Leading education researchers are celebrating a “breakthrough” in the decades-long struggle to close racial and socioeconomic achievement gaps.
It occurred around 1:45 on the second day of the AEFP conference, as the Urban Institute’s Matt Chingos was presenting his working paper, “Dream World: Preparing for the Sanders Economy.” As he flipped to a slide featuring eighth-grade NAEP scores, the Seventy Four’s Matt Barnum entered the room characteristically late, arms overflowing with blueberry muffins that toppled to the floor when he tripped on a laptop cord. Racing against the five-second rule, he leapt suddenly to his feet in an explosion of crumbs and spittle. “It doesn’t look so bad from back here!” He mumbled through a mouthful of muffin.
Barnum was referring to the achievement gaps depicted on Chingos’s slide, which he claimed were smaller when viewed from a distance. This galvanized sundry researchers in attendance, many of whom were playing Candy Crush at the time.
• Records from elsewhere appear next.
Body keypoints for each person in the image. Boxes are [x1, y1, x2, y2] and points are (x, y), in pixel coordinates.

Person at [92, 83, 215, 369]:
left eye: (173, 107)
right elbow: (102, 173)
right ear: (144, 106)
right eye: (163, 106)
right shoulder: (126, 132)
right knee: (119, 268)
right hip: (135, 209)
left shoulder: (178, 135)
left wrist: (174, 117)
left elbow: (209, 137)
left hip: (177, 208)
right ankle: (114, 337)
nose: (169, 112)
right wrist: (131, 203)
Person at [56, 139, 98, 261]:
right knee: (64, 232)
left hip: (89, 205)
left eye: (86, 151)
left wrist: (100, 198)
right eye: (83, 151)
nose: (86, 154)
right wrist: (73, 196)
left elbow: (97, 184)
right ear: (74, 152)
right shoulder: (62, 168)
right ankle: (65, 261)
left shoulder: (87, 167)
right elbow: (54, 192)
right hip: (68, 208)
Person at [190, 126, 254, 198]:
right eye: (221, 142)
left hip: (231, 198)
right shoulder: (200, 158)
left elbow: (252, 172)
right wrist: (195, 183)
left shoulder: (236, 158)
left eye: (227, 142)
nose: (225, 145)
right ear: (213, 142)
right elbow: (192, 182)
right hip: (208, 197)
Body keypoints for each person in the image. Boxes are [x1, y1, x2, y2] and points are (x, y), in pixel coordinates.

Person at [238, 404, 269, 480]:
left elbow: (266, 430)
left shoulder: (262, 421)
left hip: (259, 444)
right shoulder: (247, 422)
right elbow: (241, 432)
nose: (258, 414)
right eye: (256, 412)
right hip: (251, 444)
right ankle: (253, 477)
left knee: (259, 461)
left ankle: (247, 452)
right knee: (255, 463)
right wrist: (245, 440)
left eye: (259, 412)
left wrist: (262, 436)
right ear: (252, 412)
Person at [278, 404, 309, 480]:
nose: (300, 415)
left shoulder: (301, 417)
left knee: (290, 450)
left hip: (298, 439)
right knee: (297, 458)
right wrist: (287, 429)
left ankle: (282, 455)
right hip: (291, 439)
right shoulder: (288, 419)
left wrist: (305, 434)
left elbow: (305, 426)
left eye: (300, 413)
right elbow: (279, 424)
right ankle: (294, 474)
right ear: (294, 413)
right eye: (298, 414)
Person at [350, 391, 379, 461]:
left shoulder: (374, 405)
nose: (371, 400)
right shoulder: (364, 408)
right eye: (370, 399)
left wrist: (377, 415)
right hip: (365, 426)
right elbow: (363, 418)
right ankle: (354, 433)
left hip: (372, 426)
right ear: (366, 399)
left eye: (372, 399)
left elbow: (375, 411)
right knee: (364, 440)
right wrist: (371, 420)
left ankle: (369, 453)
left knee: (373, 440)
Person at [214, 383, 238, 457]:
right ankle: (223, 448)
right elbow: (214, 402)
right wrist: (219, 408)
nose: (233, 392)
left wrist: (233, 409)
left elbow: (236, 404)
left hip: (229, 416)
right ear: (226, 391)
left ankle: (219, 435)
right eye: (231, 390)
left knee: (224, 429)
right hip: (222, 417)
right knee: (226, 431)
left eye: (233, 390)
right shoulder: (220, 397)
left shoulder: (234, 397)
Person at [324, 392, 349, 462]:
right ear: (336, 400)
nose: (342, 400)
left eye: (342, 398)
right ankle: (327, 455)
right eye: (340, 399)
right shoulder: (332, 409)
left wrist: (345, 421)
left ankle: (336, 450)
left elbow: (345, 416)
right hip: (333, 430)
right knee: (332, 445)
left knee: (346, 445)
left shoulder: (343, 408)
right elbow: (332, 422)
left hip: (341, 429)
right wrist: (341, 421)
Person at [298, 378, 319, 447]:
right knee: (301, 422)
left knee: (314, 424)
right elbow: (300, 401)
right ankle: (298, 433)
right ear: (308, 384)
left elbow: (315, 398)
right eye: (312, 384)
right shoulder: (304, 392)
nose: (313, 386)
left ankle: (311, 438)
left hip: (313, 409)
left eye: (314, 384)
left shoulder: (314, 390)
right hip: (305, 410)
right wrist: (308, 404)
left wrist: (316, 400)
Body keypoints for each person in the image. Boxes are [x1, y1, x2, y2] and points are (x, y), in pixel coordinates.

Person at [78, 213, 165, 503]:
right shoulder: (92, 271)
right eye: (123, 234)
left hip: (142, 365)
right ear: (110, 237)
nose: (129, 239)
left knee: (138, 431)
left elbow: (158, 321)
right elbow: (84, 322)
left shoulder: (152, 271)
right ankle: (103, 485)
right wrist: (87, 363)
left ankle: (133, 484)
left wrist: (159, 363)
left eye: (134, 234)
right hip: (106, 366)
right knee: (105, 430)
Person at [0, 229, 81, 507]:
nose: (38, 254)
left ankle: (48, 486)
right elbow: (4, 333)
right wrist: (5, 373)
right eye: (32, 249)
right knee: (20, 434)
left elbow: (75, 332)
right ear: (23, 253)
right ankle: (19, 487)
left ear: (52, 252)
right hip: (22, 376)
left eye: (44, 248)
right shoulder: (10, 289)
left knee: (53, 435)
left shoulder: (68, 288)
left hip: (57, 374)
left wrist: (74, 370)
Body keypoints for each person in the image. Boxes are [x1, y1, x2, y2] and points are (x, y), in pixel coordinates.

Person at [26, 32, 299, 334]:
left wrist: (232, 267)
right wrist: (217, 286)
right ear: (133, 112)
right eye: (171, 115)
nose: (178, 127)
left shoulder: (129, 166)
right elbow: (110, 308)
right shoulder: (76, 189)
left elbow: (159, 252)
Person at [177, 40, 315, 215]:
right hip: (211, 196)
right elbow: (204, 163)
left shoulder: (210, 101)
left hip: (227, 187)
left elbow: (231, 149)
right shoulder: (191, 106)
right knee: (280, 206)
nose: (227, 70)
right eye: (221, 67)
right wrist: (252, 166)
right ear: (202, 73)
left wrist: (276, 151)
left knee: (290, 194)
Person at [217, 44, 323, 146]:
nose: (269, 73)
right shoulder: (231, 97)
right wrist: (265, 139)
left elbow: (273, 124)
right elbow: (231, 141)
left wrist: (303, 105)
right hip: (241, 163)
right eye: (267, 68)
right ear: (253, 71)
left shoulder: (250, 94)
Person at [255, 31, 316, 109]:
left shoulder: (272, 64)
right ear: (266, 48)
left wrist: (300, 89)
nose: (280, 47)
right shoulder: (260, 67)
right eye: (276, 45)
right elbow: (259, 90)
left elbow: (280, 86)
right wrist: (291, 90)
The University of Washington’s Dan Goldhaber claimed that the gap between rich and poor students looked “almost insignificant” when he extended his arm and “crushed it” between his thumb and index finger (a technique he referred to as “Rubio-ing”).
“This is the silver bullet!” exclaimed Jay Greene to no one in particular. “Inputs drool. Outcomes rule. #smallerchart,” tweeted Tom Loveless.
Yet some remained unswayed. “So far, it’s just one chart,” said Professor Helen Ladd of Duke. “These findings need to be replicated with other charts, preferably mounted on poster board or something else that won’t bend.”
“I think it’s baloney,” the Fordham Institute’s Chester Finn opined. “What good are charts if they’re too distant to be depressing?”
Regardless of their views, however, education experts have struggled to explain how such an obvious approach to reducing the achievement gap could go unexplored for so long. But recent days have brought a plausible explanation for the oversight: “The truth is, we’ve been holding these events for years, and nobody’s ever had to sit past the second row,” said one researcher, who requested anonymity.